Start of Dataset extract

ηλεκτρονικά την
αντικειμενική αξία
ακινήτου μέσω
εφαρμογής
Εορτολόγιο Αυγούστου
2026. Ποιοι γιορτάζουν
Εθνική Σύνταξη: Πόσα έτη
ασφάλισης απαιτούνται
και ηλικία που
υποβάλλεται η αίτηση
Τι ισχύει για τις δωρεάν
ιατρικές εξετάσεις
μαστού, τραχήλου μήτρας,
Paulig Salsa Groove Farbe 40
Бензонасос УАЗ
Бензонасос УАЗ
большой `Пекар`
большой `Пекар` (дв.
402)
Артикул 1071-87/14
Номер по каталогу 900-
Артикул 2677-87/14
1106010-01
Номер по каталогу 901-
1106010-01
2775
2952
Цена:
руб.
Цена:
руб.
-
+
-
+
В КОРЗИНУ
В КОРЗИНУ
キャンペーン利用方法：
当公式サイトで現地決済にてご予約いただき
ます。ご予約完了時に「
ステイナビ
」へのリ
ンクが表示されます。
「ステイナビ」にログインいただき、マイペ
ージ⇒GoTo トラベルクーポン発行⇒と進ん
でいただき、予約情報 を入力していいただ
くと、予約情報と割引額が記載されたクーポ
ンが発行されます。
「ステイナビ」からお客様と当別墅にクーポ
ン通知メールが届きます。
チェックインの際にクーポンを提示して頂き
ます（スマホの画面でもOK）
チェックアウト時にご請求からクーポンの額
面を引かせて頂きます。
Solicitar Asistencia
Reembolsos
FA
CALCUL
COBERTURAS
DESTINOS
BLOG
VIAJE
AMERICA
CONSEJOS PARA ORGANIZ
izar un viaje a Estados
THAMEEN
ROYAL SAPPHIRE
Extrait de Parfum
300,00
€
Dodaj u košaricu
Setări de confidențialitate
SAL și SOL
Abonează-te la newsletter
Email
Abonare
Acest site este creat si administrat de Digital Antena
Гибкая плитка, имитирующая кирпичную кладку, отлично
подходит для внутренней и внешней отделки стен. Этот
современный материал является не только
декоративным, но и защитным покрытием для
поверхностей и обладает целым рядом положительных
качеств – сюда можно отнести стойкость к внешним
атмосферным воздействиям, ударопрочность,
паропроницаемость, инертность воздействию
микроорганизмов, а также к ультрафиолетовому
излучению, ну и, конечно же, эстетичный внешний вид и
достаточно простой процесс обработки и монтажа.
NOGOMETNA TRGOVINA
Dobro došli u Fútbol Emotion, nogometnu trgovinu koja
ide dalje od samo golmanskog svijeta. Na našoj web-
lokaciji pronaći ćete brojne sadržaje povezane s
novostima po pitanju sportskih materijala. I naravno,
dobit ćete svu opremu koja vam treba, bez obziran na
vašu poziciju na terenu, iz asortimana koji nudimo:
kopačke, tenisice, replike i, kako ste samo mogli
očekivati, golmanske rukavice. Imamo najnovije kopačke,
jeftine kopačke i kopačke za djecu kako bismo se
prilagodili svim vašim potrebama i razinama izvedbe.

End of Dataset extract

### Task details:
Edit the listing from its first line through the line containing "Артикул 1071-87/14", replacing "Бензонасос" with "Топливный насос" and keeping everything else the same.

### Exercise result:
ηλεκτρονικά την
αντικειμενική αξία
ακινήτου μέσω
εφαρμογής
Εορτολόγιο Αυγούστου
2026. Ποιοι γιορτάζουν
Εθνική Σύνταξη: Πόσα έτη
ασφάλισης απαιτούνται
και ηλικία που
υποβάλλεται η αίτηση
Τι ισχύει για τις δωρεάν
ιατρικές εξετάσεις
μαστού, τραχήλου μήτρας,
Paulig Salsa Groove Farbe 40
Топливный насос УАЗ
Топливный насос УАЗ
большой `Пекар`
большой `Пекар` (дв.
402)
Артикул 1071-87/14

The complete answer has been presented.